28th Governor of the Spanish Colony of Texas
- In office 1790–1798
- Preceded by: Rafael Martínez Pacheco
- Succeeded by: José Irigoyen

Personal details
- Born: March 19, 1730 Matamoros, Castile, Kingdom of Spain
- Died: July 28, 1798 (aged 68) San Antonio de Bejar, Spanish Texas, New Spain, Spanish Empire
- Spouse: María Gertrudis de Cipiran
- Profession: Colonel and Political

= Manuel Muñoz (governor of Spanish Texas) =

Manuel Muñoz (March 19, 1730 – July 27, 1799) was a soldier, colonel and governor of New Philippines between 1790 and 1798.

== Early life ==
Muñoz was born in 1730, probably in Matamoros, a city in Castile. He joined the Royal Spanish Army in his youth, where he ascended to captain. In 1759, Manuel temporarily settled in Texas as the first commander of the "Presidio del Norte". Shortly after, in 1760, the Presidio was attacked by Apache Native Americans but Muñoz aided in repelling the attack. Later, in 1775, he participated in the war between the troops of Colonel Hugo Oconór and the American Indians, commanding the troops of Nueva Vizcaya. Due to his leadership during the war, Muñoz was appointed lieutenant colonel in 1777. In the 1770s and 1780s, Muñoz worked in several "posts" in the Rio Grande region, "negotiated" with one of the Apache tribes (particularly with the Mescaleros) and carried out several military campaigns against the Native Americans of the frontier who resigned the Christian religion.

== Texas Governor ==
In 1790, Muñoz became governor of Texas. In 1792 Muñoz served as acting governor, at the same time that the Count of Sierra investigated his management. A year later, Munoz secularized the Mission San Antonio de Valero and in 1792 he also fulfilled the decree of "partial secularization" directed to the other four Spanish missions that were carried out in San Antonio.

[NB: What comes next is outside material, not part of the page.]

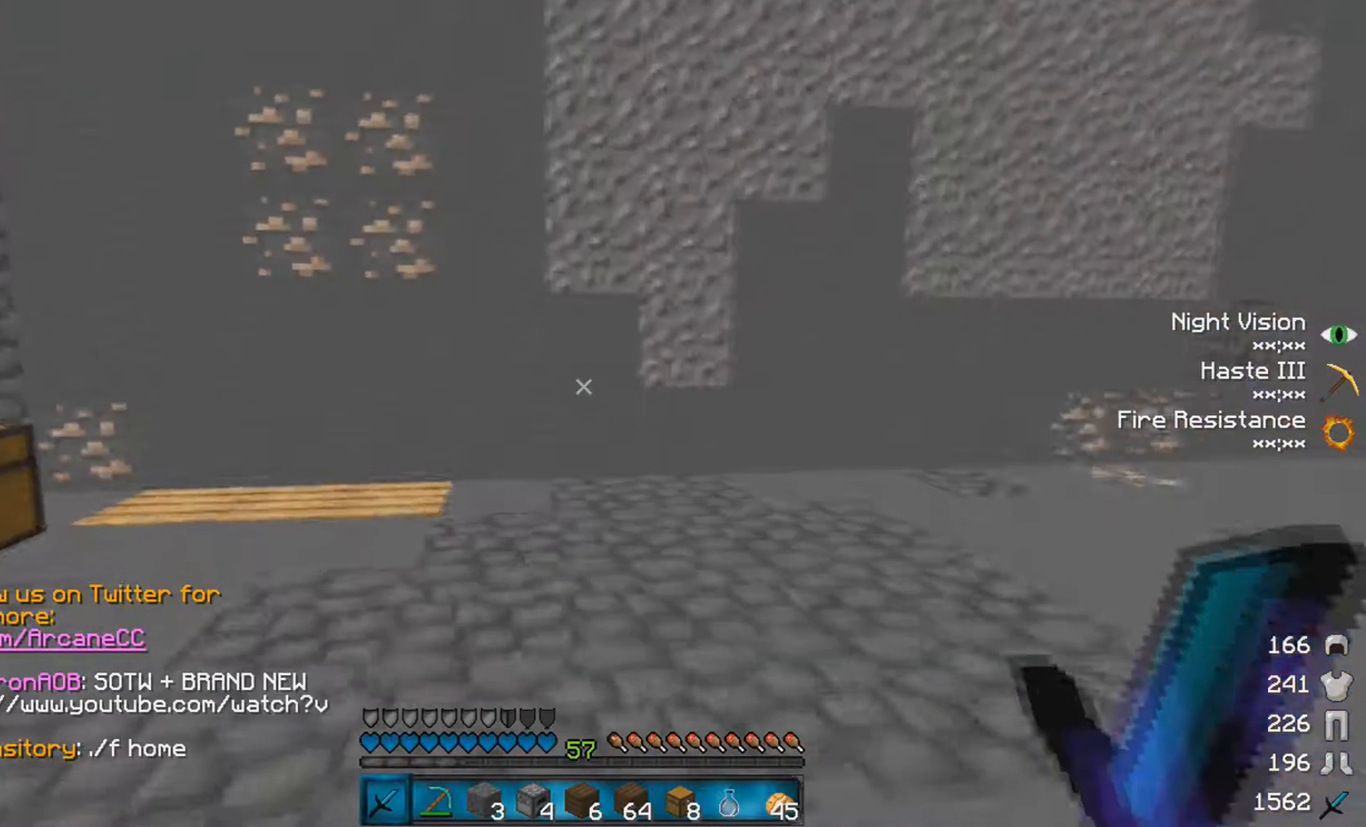
Gameplay with keyboard and mouse; each line is a JSON object with the keys and mouse buttons held at the frame after it. "events" lists presses ("down") and releases ("up") of "a", "d", "s", "space", "w", "mouse_left" and "mouse_right" between this image and that frame as [ms after this image, input, new state], when the widget could be followed in between. "mouse_left", "mouse_right" = the "left", "right" buttons of the "mouse" list. No other keys are recorded. Fast repeated clicks can show as one long hold. Mouse movement is not recorded.
{"keys": [], "mouse": [], "events": [[433, "a", "up"], [483, "w", "up"]]}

Muñoz supervised trade among the settlers and the Native Americans and investigated illicit trade among the Spanish and French of Louisiana that existed before his term. In addition, he regulated the work of the Amerindians in their work on the churches and priestly quarters and declared that these works could only be carried out with permission from the commander general. He also "checked the mission and presidio accounts".

Native Americans gained greater autonomy: Munoz converted Native Americans who had acquired the Christian religion into independent owners of lands, upending the social structure based on race that had been established by the Spanish. In addition, the sacred ministry was the only institution in which the missionaries could work "and placed the common property of the mission Indians". This property was supervised by the authorities, either by the alcalde, a Spanish politician figure who administrated the Spanish municipalities, or the justice. In 1793, the Mission Refugio was established.

In 1795, Muñoz rose to colonel in the Army. The Crown ordered him to avoid the entrance of people from the then United States (East of the modern United States) to Texas. They believed the government of the United States wanted to send people to Texas to promote a rebellion against the government.

However, in 1796, Muñoz fell ill and asked King Philip IV for permission to resign as governor. While Muñoz awaited the king's decision, Juan Bautista Elguézabal was selected to help Muñoz. In January 1797, Muñoz received news that the governor of Coahuila, (modern Mexico), Manuel Antonio Cordero y Bustamante, had been chosen by the king to replace him. However, at that moment, Bustamante was commanding a war against the Apaches and he could not attend to his duties as governor, so Munoz continued governing Texas "until further notice". In March of that year, Cordero sent him a letter saying that he had been appointed lieutenant governor of Nuevo Santander, and that therefore he could not govern Texas. Finally, a year and a half later, in June 1798 José Irigoyen got the position of interim governor, but he couldn't serve either. Elguézabal finally took the position. Muñoz died on July 27, 1799, in San Antonio.

== Personal life ==
Muñoz married María Gertrudis del Cipiran, who was also from Castile.